Recently, we have seen Bill Nye the Science Guy, debating the age of the universe and evolutionary theory with Ken Ham president of the Creation Museum, and confronting Rep. Marsh Blackburn on climate change on Meet the Press. Nye has been criticized for participating in events like these. Aside from the possibility of ‘losing’ such a debate, engaging in them can lend credibility to an idea that is contrary to the consensus among those with direct knowledge of the topic. Nye deflects this argument, contending that open discussion is critical to public understanding of the danger of educating our children with anti-science.

The public becomes educated about science in many ways including formal education, and in particular higher education, debates, websites, books and magazines. The UK charitable trust Sense about Science is focused on ‘equipping people to make sense of science and evidence. Their Ask for Evidence campaign kicked off in the US in February at MIT. Several well known publications exist with the general goal of bringing science and technology information to the public at large including Scientific American, Discover, AAAS’s Science, and Nature. Some newer entrants in the field include the Howard Hughes Medical Institute’s Bulletin, and the Wellcome Trust’s Mosaic, which just began publishing last month. Even on YouTube one can find a wealth of science information; many YouTube channels have a science orientation including the aptly named Science Channel.

Facts, schmacts! 

The problem may not be a dearth of information; rather, it may be too much information – or at least too many sources of information and too many facts that that are brought to the table. Regular readers of my posts may recall a discussion of motivated reasoning in an earlier entry. The general idea is that the more cogent an argument one makes, the less convincing a person may be to those starting with a different opinion. Throwing facts at people that dispute their current views may not be all that helpful in encouraging productive debate and changing minds. Many, perhaps even most, websites on controversial issues tend to do this – see, for example, The Consensus Project, although I don’t mean to be picking on them in particular – and that may not be a winning strategy. It’s about building the facility for healthy skepticism in the minds of our children, friends and family so that they will seek out answers and not take the first thing they hear for granted.

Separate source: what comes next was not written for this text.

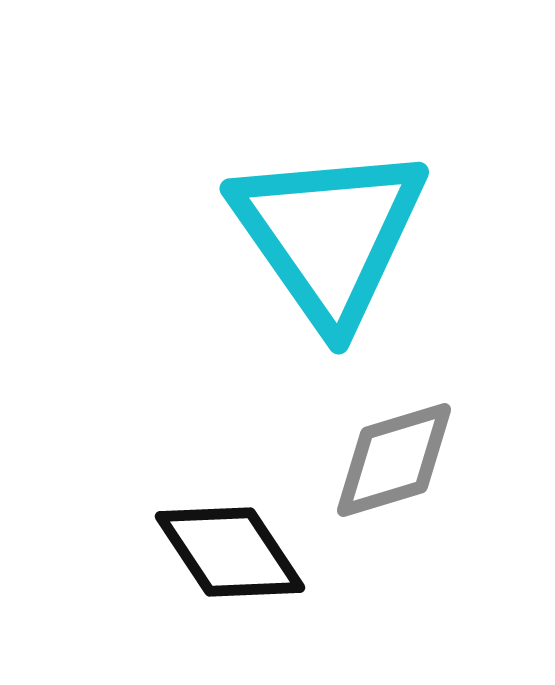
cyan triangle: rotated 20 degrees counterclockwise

Admittedly, this can be challenging. I recall a conversation with my mother after I started college. During a conversation, it became clear that my opinion on some topic varied widely from that of my mother on the same topic. She instantly concluded that ‘strange ideas were being put into my head’ at the University. She was right – I was learning to think critically about things that I had taken for granted for much of my youth and, inevitably, was coming to at least a few different conclusions.

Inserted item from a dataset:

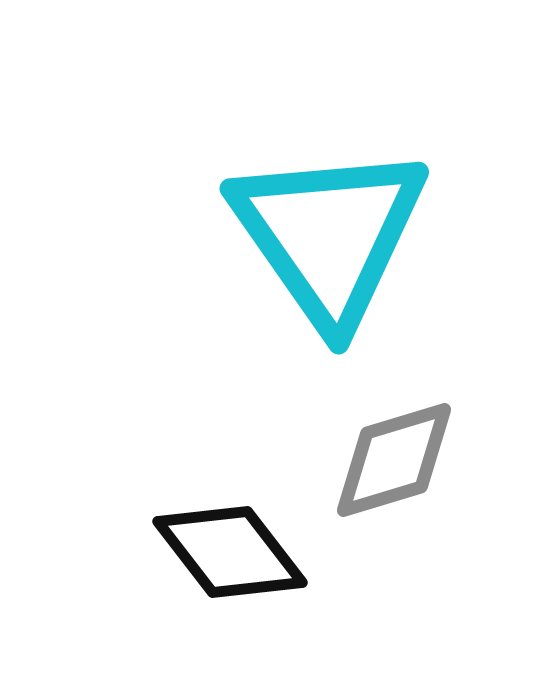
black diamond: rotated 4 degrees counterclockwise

What’s a Research Administrator to do?

Research administrators work closely with scholars of many disciplines, although, due to the nature of grant-supported extramural research funding today, many of us tend to work with investigators in biomedicine, physics, chemistry, engineering and the like. That puts us close to science and scientists, but neither guarantees that we are science literate, nor that we work to encourage science literacy in our children and colleagues. We have all had the uncomfortable experience of trying to explain to family and friends what it is that we, as research administrators, spend our days doing. Perhaps in the future, we can use those opportunities to encourage science literacy by explaining that we help scientists and engineers find and manage funding to support their efforts to expand our knowledge of biology, medicine, and the world around us thereby reinforcing the value and significance of this work.